By the central-air ducts, he found what he’d been looking for. The maintenance transport always had a few old electric scooters lying around. No one used them anymore. Because Prax was a senior researcher, his hand terminal would let him through the rusting chain-link fencing. He found one scooter with a sidecar and half a charge still in the batteries. It had been seven years since he’d been on a scooter. He put the Glycine kenon in the sidecar, ran through the diagnostic sequence, and wheeled himself out to the hall.
The first three ramps had soldiers just like the ones he’d seen at the tube station. Prax didn’t bother stopping. At the fourth, a supply tunnel that led from the surface warehouses down toward the reactors, there was nobody. He paused, the scooter silent beneath him. There was a bright acid smell in the air that he couldn’t quite place. Slowly, other details registered. The scorch marks at the wall panel, a smear of something dark along the floor. He heard a distant popping sound that it took three or four long breaths to recognize as gunfire.
Rapidly evolving apparently meant fighting in the tunnels. The image of Mei’s classroom stippled with bullet holes and soaked in children’s blood popped into his mind, as vivid as something he was remembering instead of imagining. The panic he’d felt in the dome came down on him again, but a hundred times worse.
“She’s fine,” he told the plant beside him. “They wouldn’t have a firefight in a day care. There’re kids there.”
The green-black leaves were already starting to wilt. They wouldn’t have a war around children. Or food supplies. Or fragile agricultural domes. His hands were trembling again, but not so badly he couldn’t steer.
The first explosion came just as he was heading down the ramp from seven to level eight along the side of one of the cathedral-huge unfinished caverns where the raw ice of the moon had been left to weep and refreeze, something between a massive green space and a work of art. There was a flash, then a concussion, and the scooter was fishtailing. The wall loomed up fast, and Prax wrenched his leg out of the way before the impact. Above him, he heard voices shouting. Combat troops would be in armor, talking through their radios. At least, he thought they would. The people screaming up there had to be just people. A second explosion gouged the cavern wall, a section of blue-white ice the size of a tractor calving off the roof and falling slowly and inexorably down to the floor, grinding into it. Prax scrambled to keep the scooter upright. His heart felt like it was trying to break out of his rib cage.

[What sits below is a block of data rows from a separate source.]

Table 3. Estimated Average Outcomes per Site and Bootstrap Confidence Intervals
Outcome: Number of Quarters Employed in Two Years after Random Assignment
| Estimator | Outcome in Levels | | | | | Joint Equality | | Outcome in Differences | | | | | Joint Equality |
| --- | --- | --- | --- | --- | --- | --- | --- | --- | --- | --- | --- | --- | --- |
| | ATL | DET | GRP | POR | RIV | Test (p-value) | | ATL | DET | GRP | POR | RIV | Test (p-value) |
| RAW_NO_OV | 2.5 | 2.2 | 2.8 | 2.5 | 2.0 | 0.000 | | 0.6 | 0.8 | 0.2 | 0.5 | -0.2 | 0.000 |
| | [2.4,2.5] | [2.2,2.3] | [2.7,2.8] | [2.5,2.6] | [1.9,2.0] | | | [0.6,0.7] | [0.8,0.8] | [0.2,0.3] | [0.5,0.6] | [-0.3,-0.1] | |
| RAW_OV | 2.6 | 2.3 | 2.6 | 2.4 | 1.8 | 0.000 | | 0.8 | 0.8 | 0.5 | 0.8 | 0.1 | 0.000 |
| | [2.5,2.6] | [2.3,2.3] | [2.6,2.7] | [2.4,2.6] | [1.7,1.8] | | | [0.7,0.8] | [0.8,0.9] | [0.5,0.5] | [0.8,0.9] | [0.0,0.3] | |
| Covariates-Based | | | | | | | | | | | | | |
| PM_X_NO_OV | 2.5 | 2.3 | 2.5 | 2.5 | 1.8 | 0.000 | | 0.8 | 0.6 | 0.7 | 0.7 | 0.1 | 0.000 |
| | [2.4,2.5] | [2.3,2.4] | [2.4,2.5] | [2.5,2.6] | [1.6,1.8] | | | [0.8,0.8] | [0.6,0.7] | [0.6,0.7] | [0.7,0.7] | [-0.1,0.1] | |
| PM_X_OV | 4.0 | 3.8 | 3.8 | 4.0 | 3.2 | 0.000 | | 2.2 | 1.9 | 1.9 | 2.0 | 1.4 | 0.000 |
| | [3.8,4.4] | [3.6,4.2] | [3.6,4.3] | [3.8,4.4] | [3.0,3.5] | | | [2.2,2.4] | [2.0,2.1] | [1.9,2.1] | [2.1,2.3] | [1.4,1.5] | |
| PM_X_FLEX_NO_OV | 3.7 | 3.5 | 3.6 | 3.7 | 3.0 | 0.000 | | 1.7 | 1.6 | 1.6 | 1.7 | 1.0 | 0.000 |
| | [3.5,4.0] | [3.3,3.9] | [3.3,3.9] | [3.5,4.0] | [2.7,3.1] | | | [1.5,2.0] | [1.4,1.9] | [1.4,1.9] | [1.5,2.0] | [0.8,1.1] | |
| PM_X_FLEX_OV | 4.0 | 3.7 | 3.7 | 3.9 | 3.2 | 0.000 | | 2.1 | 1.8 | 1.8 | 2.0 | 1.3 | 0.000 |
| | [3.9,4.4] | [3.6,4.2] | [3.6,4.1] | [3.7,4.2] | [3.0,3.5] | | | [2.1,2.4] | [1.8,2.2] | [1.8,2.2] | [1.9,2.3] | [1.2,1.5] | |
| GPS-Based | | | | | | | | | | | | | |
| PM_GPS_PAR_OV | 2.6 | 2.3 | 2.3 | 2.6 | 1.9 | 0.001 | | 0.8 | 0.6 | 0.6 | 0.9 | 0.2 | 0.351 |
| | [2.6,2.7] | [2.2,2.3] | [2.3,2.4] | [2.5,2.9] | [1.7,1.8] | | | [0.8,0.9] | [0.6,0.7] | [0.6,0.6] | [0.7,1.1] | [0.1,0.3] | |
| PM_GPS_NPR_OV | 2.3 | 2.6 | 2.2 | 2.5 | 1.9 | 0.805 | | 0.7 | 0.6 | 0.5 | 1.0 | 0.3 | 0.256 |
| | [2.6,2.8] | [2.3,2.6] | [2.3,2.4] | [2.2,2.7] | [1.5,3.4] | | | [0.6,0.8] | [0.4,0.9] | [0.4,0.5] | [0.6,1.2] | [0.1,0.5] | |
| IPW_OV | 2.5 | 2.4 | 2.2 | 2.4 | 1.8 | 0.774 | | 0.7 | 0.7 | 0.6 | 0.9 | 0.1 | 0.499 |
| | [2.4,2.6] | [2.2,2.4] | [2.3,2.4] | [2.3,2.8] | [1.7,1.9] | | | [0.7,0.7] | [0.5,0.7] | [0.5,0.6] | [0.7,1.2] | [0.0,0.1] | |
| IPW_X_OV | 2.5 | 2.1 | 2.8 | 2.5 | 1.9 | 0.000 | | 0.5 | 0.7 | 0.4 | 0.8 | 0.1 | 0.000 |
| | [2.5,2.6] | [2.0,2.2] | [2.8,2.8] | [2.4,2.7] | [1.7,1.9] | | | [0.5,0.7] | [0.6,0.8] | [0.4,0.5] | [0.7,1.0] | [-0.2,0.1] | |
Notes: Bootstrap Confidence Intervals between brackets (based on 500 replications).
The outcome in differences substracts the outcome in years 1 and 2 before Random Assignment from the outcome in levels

On the upper edge of the curving ramp, he saw figures in armor. He didn’t know if they were UN or Mars. One of them turned toward him, lifting a rifle. Prax gunned the scooter, sliding fast down the ramp. The chatter of automatic weapons and the smell of smoke and steam melt followed him.
The school’s doors were closed. He didn’t know if that was ominous or hopeful. He brought the wobbling scooter to a halt, jumped off. His legs felt weak and unsteady. He meant to knock gently on the steel drop door, but his first try split the skin over his knuckle.

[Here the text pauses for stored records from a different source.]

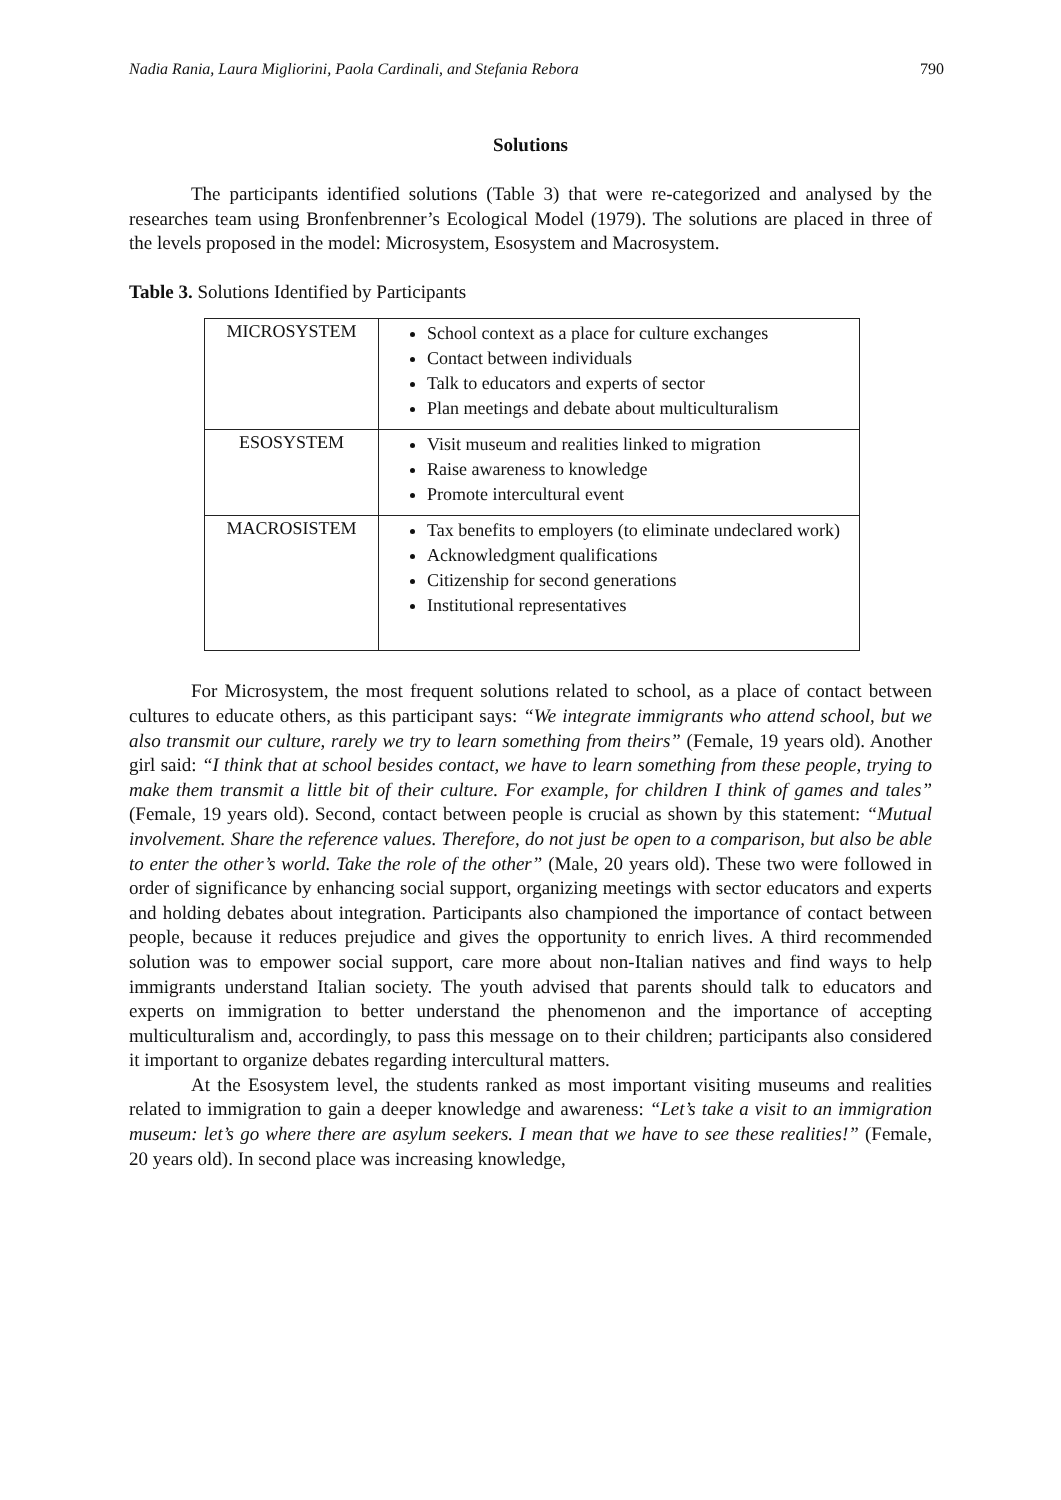Nadia Rania, Laura Migliorini, Paola Cardinali, and Stefania Rebora 790
Solutions
The participants identified solutions (Table 3) that were re-categorized and analysed by the researches team using Bronfenbrenner’s Ecological Model (1979). The solutions are placed in three of the levels proposed in the model: Microsystem, Esosystem and Macrosystem.
Table 3. Solutions Identified by Participants
| MICROSYSTEM | School context as a place for culture exchanges Contact between individuals Talk to educators and experts of sector Plan meetings and debate about multiculturalism |
| ESOSYSTEM | Visit museum and realities linked to migration Raise awareness to knowledge Promote intercultural event |
| MACROSISTEM | Tax benefits to employers (to eliminate undeclared work) Acknowledgment qualifications Citizenship for second generations Institutional representatives |
For Microsystem, the most frequent solutions related to school, as a place of contact between cultures to educate others, as this participant says: “We integrate immigrants who attend school, but we also transmit our culture, rarely we try to learn something from theirs” (Female, 19 years old). Another girl said: “I think that at school besides contact, we have to learn something from these people, trying to make them transmit a little bit of their culture. For example, for children I think of games and tales” (Female, 19 years old). Second, contact between people is crucial as shown by this statement: “Mutual involvement. Share the reference values. Therefore, do not just be open to a comparison, but also be able to enter the other’s world. Take the role of the other” (Male, 20 years old). These two were followed in order of significance by enhancing social support, organizing meetings with sector educators and experts and holding debates about integration. Participants also championed the importance of contact between people, because it reduces prejudice and gives the opportunity to enrich lives. A third recommended solution was to empower social support, care more about non-Italian natives and find ways to help immigrants understand Italian society. The youth advised that parents should talk to educators and experts on immigration to better understand the phenomenon and the importance of accepting multiculturalism and, accordingly, to pass this message on to their children; participants also considered it important to organize debates regarding intercultural matters.
At the Esosystem level, the students ranked as most important visiting museums and realities related to immigration to gain a deeper knowledge and awareness: “Let’s take a visit to an immigration museum: let’s go where there are asylum seekers. I mean that we have to see these realities!” (Female, 20 years old). In second place was increasing knowledge,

“Open up! My daughter’s in there!” He sounded like a madman, but someone inside heard him or saw him on the security monitor. The articulated steel plates of the door shuddered and began to rise. Prax dropped to the ground and scrambled through.

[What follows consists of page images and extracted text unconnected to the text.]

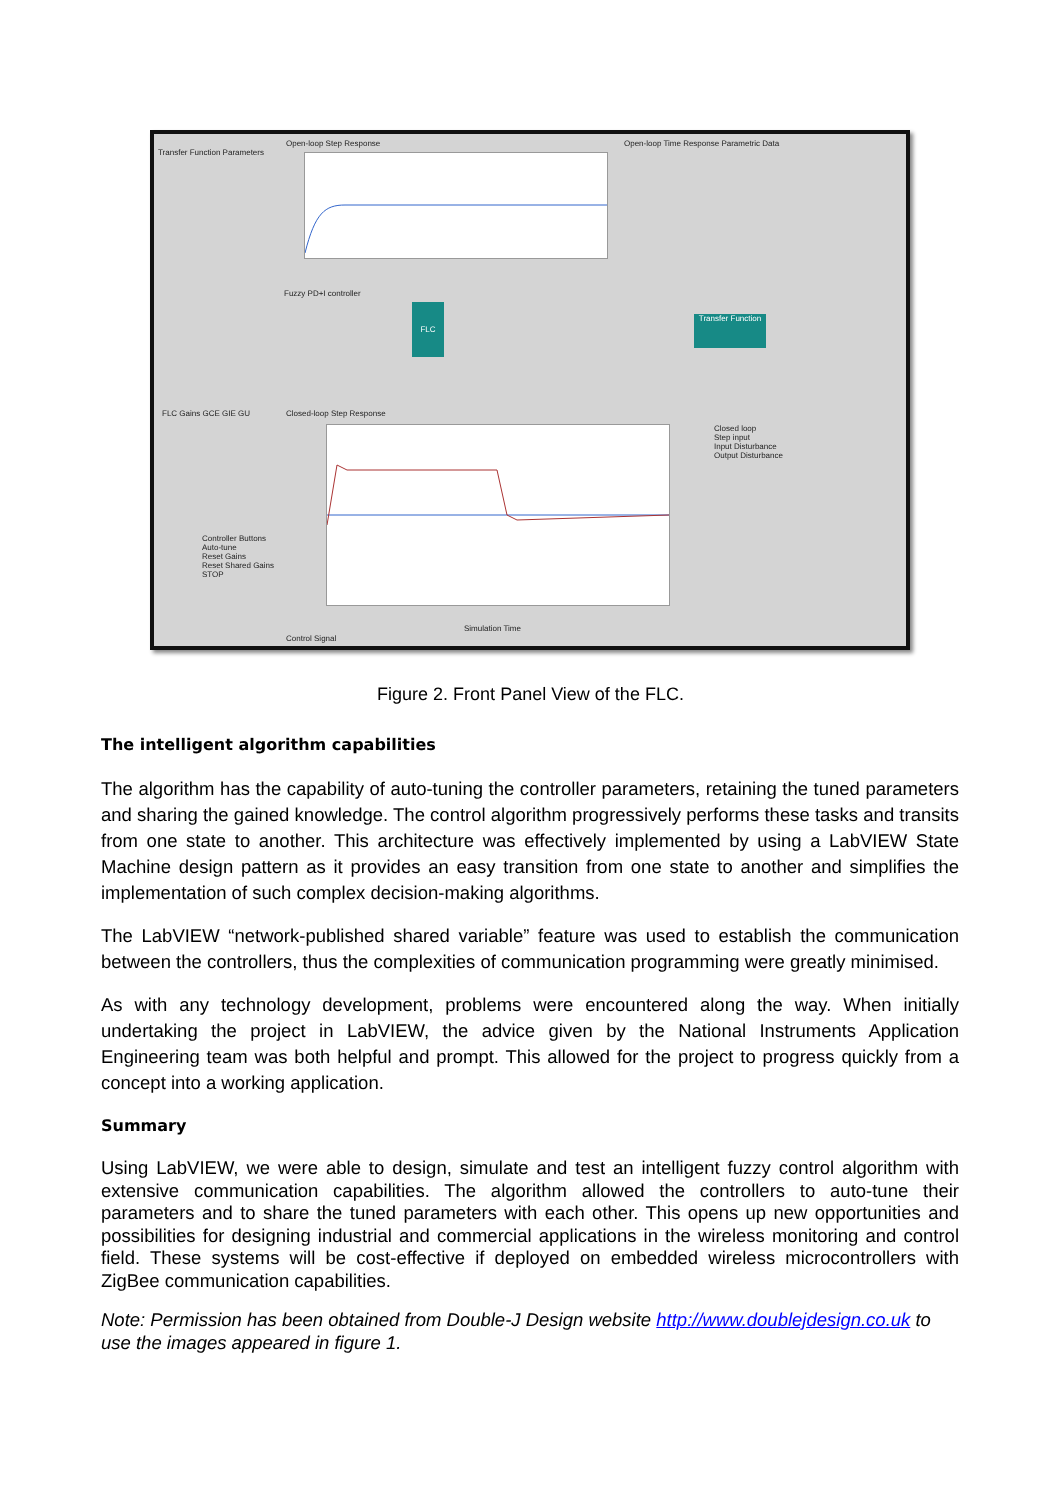Transfer Function Parameters
Open-loop Step Response
Open-loop Time Response Parametric Data
Fuzzy PD+I controller
FLC
Transfer Function
FLC Gains GCE GIE GU Closed-loop Step Response
Closed loop
Step input
Input Disturbance
Output Disturbance
Controller Buttons
Auto-tune
Reset Gains
Reset Shared Gains
STOP
Simulation Time
Control Signal
Figure 2. Front Panel View of the FLC.
The intelligent algorithm capabilities
The algorithm has the capability of auto-tuning the controller parameters, retaining the tuned parameters and sharing the gained knowledge. The control algorithm progressively performs these tasks and transits from one state to another. This architecture was effectively implemented by using a LabVIEW State Machine design pattern as it provides an easy transition from one state to another and simplifies the implementation of such complex decision-making algorithms.
The LabVIEW “network-published shared variable” feature was used to establish the communication between the controllers, thus the complexities of communication programming were greatly minimised.
As with any technology development, problems were encountered along the way. When initially undertaking the project in LabVIEW, the advice given by the National Instruments Application Engineering team was both helpful and prompt. This allowed for the project to progress quickly from a concept into a working application.
Summary
Using LabVIEW, we were able to design, simulate and test an intelligent fuzzy control algorithm with extensive communication capabilities. The algorithm allowed the controllers to auto-tune their parameters and to share the tuned parameters with each other. This opens up new opportunities and possibilities for designing industrial and commercial applications in the wireless monitoring and control field. These systems will be cost-effective if deployed on embedded wireless microcontrollers with ZigBee communication capabilities.
Note: Permission has been obtained from Double-J Design website http://www.doublejdesign.co.uk to use the images appeared in figure 1.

He hadn’t met the new teacher, Miss Carrie, more than a few times, when dropping Mei off or picking her up. She couldn’t have been more than twenty years old and was Belter-tall and thin. He didn’t remember her face being so gray.
The schoolroom was intact, though. The children were in a circle, singing a song about an ant traveling through the solar system, with rhymes for all the major asteroid bodies. There was no blood, no bullet holes, but the smell of burning plastic was seeping through the vents. He had to get Mei someplace safe. He wasn’t sure where that would be. He looked at the circle of children, trying to pick out her face, her hair.
“Mei’s not here, sir,” Miss Carrie said, her voice tight and breathy at the same time. “Her mother got her this morning.”
“This morning?” Prax said, but his mind fastened on her mother. What was Nicola doing on Ganymede? He’d had a message from her two days earlier about the child support judgment; she couldn’t have gotten from Ceres to Ganymede in two days …
“Just after snack,” the teacher said.
“You mean she was evacuated. Someone came and evacuated Mei.”
Another explosion came, shaking the ice. One of the children made a high, frightened sound. The teacher looked from him to the children, then back. When she spoke again, her voice was lower.
“Her mother came just after snack. She took Mei with her. She hasn’t been here all day.”
Prax pulled up his hand terminal. The connection was still dead, but his wallpaper was a picture from Mei’s first birthday, back when things were still good. Lifetimes ago. He held up the picture and pointed at Nicola, laughing and dangling the doughy, delighted bundle that had been Mei.
“Her?” Prax said. “She was here?”
The confusion in the teacher’s face answered him. There’d been a mistake. Someone—a new nanny or a social worker or something—had come to pick up a kid and gotten the wrong one.